Card Counting from the Beginning
Card Counting is by no means easy, but it also doesn’t require you to be a mathematician or an autistic savant like Rain Man’s Dustin Hoffman. All you need to get started is a basic understanding that cards with a rank of 10 or higher (10 thru Ace) are beneficial for you, the player, and low ranking cards (2 thru 6) are more helpful for the Dealer. So if you’ve noticed more low ranking cards being played, then you have a better chance of making blackjack (Ace and any 10, J, Q, or K) while the Dealer has more chances to bust since there are more cards with a higher rank still left in the deck.
First Steps to Counting Cards – The Hi-Lo System
Of course there a quite a few systems for counting cards, but the easiest to learn from is the Hi-Lo system in which you create values of +1, 0, and -1 to every card that’s dealt. All low ranking cards 2-6, are given the value of +1, while all high ranking cards 10-Ace, have the value of -1. All of the cards in between (7, 8, and 9) are assigned the value of zero just as the table below suggests.
Rank | Value |
A |
-1 |
K |
-1 |
Q |
-1 |
J |
-1 |
10 |
-1 |
9 |
0 |
8 |
0 |
7 |
0 |
6 |
+1 |
5 |
+1 |
4 |
+1 |
3 |
+1 |
2 |
+1 |
Use the values to add or subtract from the RC (Running Count). At the beginning of every game, the Running Count is zero. Imagine that you’re playing with multiple players, perhaps 3 other players and the dealer in a live blackjack game. And the cards are dealt to reveal the following hands:
Player |
Cards Dealt |
Value |
Player 1 |
8♥ 7♠ |
0 |
Player 2 |
6♠ 4♦ |
+2 |
Player 3 |
Q♦ 10♣ |
-2 |
Player 4 |
9♣ 3♥ |
+1 |
Dealer |
8♠ |
0 |
If you begin the running count with the first player, the RC remains zero, since 8 and 7 both equal zero. However the second player has two cards that each equal +1, so the RC becomes 2 but then becomes zero again from the sum of the values of Player 3’s hand. The fourth player’s hand has one card with the value of +1 and one worth 0, so the RC becomes +1, and since the Dealer is showing an 8 the running count remains at +1.
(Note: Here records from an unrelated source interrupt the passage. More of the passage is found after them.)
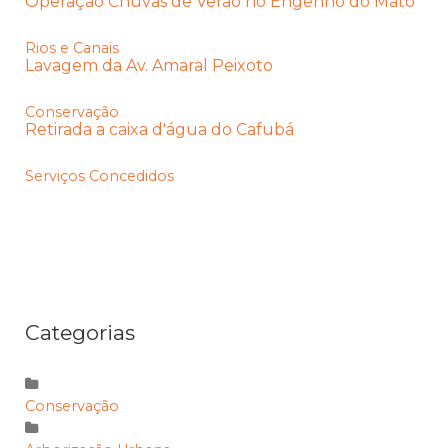
Operação Chuvas de Verão no Engenho do Mato
Rios e Canais
Lavagem da Av. Amaral Peixoto
Conservação
Retirada a caixa d'água do Cafubá
Serviços Concedidos
Categorias
Conservação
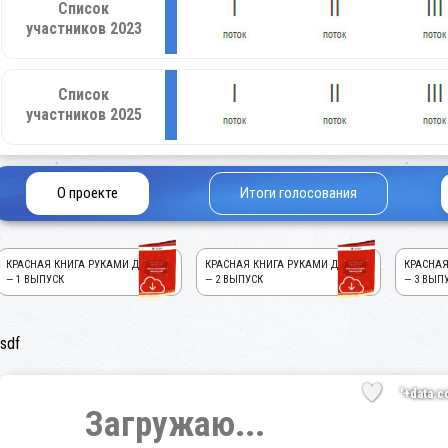
Список
участников 2023
Список
участников 2025
О проекте
Итоги голосования
КРАСНАЯ КНИГА РУКАМИ ДЕТЕЙ!
КРАСНАЯ КНИГА РУКАМИ ДЕТЕЙ!
КРАСНАЯ
— 1 ВЫПУСК
— 2 ВЫПУСК
— 3 ВЫП
sdf
'+data.c
Загружаю...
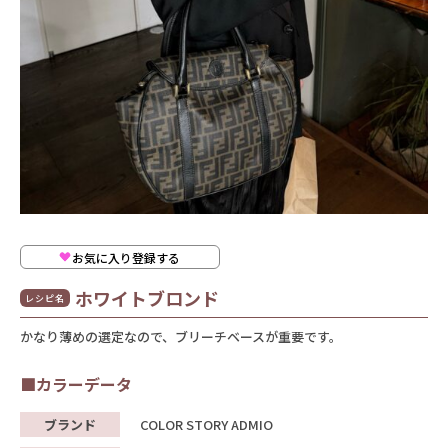
お気に入り登録する
ホワイトブロンド
レシピ名
かなり薄めの選定なので、ブリーチベースが重要です。
■カラーデータ
ブランド
COLOR STORY ADMIO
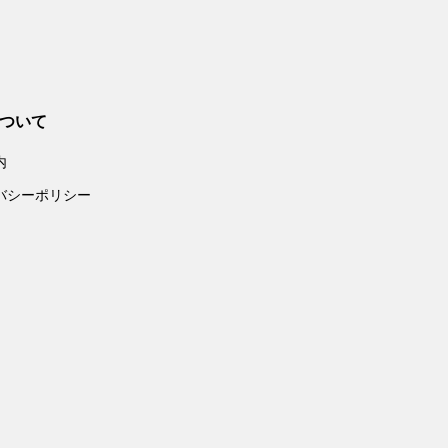
ついて
内
バシーポリシー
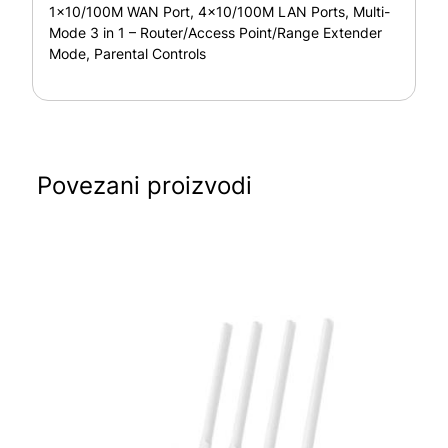
1×10/100M WAN Port, 4×10/100M LAN Ports, Multi-
Mode 3 in 1 – Router/Access Point/Range Extender
Mode, Parental Controls
Povezani proizvodi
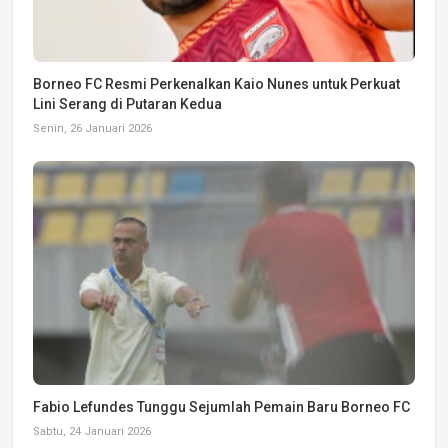
Borneo FC Resmi Perkenalkan Kaio Nunes untuk Perkuat
Lini Serang di Putaran Kedua
Senin, 26 Januari 2026
Fabio Lefundes Tunggu Sejumlah Pemain Baru Borneo FC
Sabtu, 24 Januari 2026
Playing with Multiple Decks
If you’re playing with a Single-Deck, it’s a fairly easy system but single-deck blackjack has become less and less common and most casinos play with 6 and sometimes even 8 decks, mostly to deter you from counting cards. The good news is that there’s an easy equation that you can use to accommodate additional decks.
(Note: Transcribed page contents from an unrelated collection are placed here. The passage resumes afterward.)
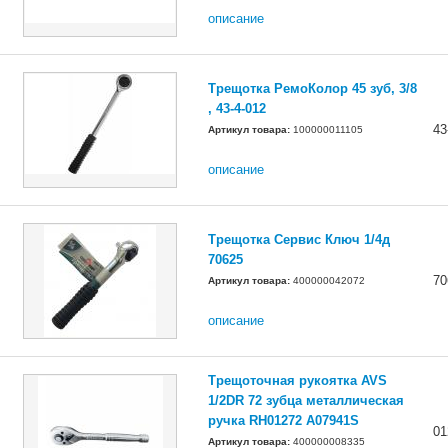
описание
Трещотка РемоКолор 45 зуб, 3/8
, 43-4-012
43
Артикул товара:
100000011105
описание
Трещотка Сервис Ключ 1/4д
70625
70
Артикул товара:
400000042072
описание
Трещоточная рукоятка AVS
1/2DR 72 зубца металлическая
ручка RH01272 A07941S
01
Артикул товара:
400000008335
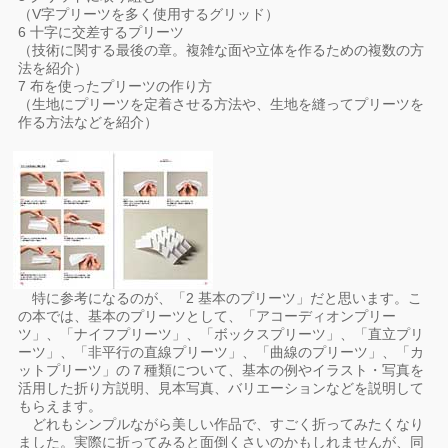
（V字プリーツを多く使用するグリッド）
6 十字に交差するプリーツ
（技術に関する最後の章。複雑な面や立体を作るための複数の方
法を紹介）
7 布を使ったプリーツの作り方
（生地にプリーツを定着させる方法や、生地を縫ってプリーツを
作る方法などを紹介）
特に参考になるのが、「2 基本のプリーツ」だと思います。こ
の本では、基本のプリーツとして、「アコーディオンプリー
ツ」、「ナイフプリーツ」、「ボックスプリーツ」、「直立プリ
ーツ」、「非平行の直線プリーツ」、「曲線のプリーツ」、「カ
ットプリーツ」の７種類について、基本の例やイラスト・写真を
活用した折り方説明、見本写真、バリエーションなどを説明して
もらえます。
どれもシンプルながら美しい作品で、すごく折ってみたくなり
ました。実際に折ってみると面倒くさいのかもしれませんが、同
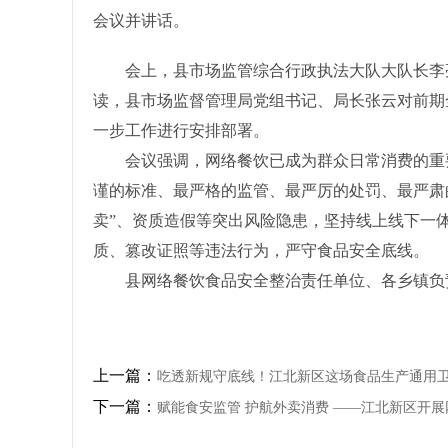
会议并讲话。
会上，县市场监管综合行政执法大队大队长李亮
读，县市场监督管理局党组书记、局长张云对前期
一步工作进行安排部署。
会议强调，网络餐饮已成为群众日常消费的重要
谨的标准、最严格的监管、最严厉的处罚、最严肃
卖”、资质造假等突出风险隐患，坚持线上线下一
质、篡改证照等违法行为，严守食品安全底线。
县网络餐饮食品安全整治责任单位、各乡镇负责
上一篇：
吃透新规守底线！江北新区这场食品生产通用
下一篇：
赋能食安监管 护航外卖消费 ——江北新区开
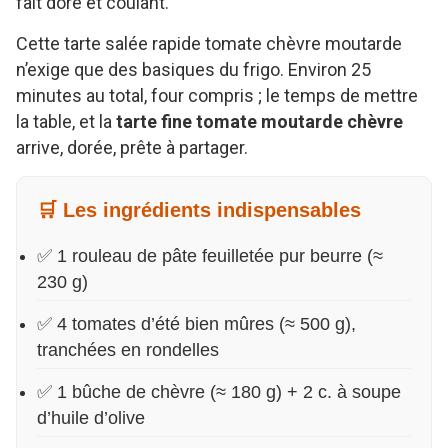
fait doré et coulant.
Cette tarte salée rapide tomate chèvre moutarde
n’exige que des basiques du frigo. Environ 25
minutes au total, four compris ; le temps de mettre
la table, et la
tarte fine tomate moutarde chèvre
arrive, dorée, prête à partager.
🛒 Les ingrédients indispensables
✅ 1 rouleau de pâte feuilletée pur beurre (≈
230 g)
✅ 4 tomates d’été bien mûres (≈ 500 g),
tranchées en rondelles
✅ 1 bûche de chèvre (≈ 180 g) + 2 c. à soupe
d’huile d’olive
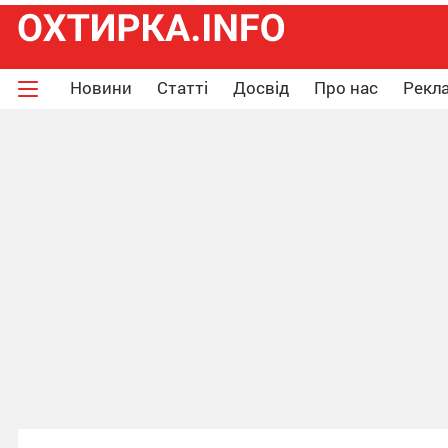
Новини
Статті
Досвід
Про нас
Рекла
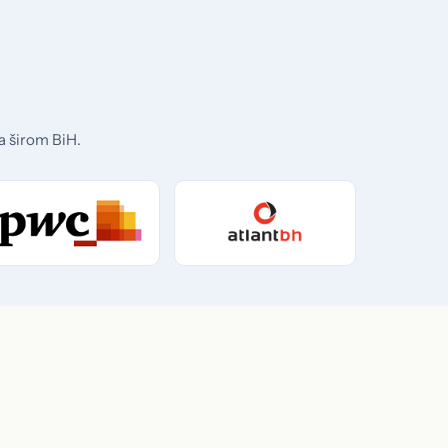
a širom BiH.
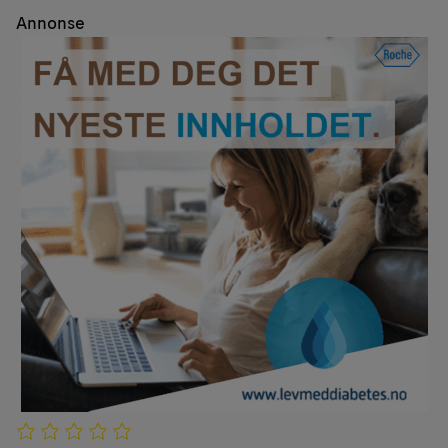
Annonse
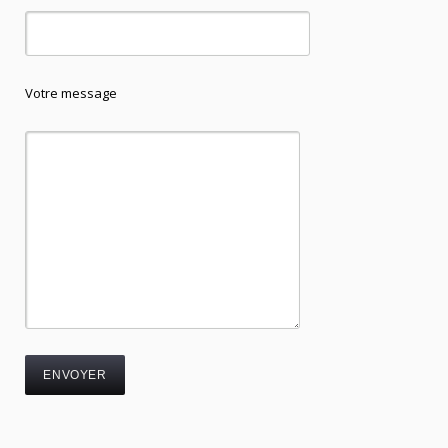
Votre message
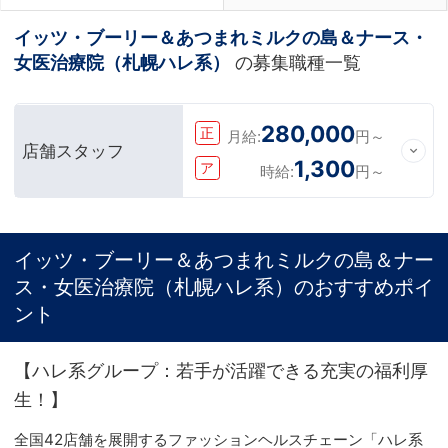
イッツ・ブーリー＆あつまれミルクの島＆ナース・
女医治療院（札幌ハレ系）
の募集職種一覧
280,000
正
月給:
円～
店舗スタッフ
1,300
ア
時給:
円～
イッツ・ブーリー＆あつまれミルクの島＆ナー
ス・女医治療院（札幌ハレ系）のおすすめポイ
ント
【ハレ系グループ：若手が活躍できる充実の福利厚
生！】
全国42店舗を展開するファッションヘルスチェーン「ハレ系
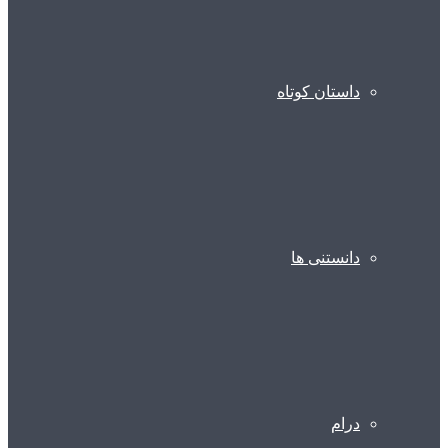
داستان کوتاه
دانستنی ها
درام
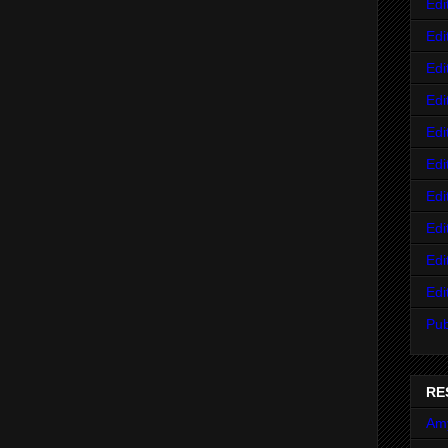
Edi
Edi
Edi
Edi
Edi
Edi
Edi
Edi
Edi
Edi
Pub
RE
Am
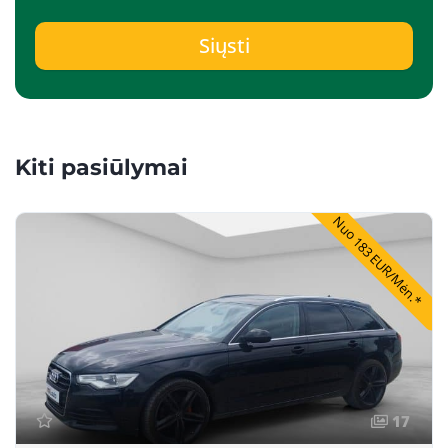
Siųsti
Kiti pasiūlymai
Nuo 183 EUR/Mėn.*
17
Divide the Running Count by the Number of Decks Remaining to give you the True Count. So if there are 5 decks remaining, divide the running count by 5 decks to get the True Count (TC). If you end up with a fraction, you should round up or down. For example .5 and up will round up to 1. Once you have the True Count, you’ll be able to decide the best betting strategy. Generally speaking if your TC is a negative number, it’s better to have a lower bet since there are less high ranking cards whereas if your TC is a positive number, you have a greater chance of winning, you may want to increase your bet.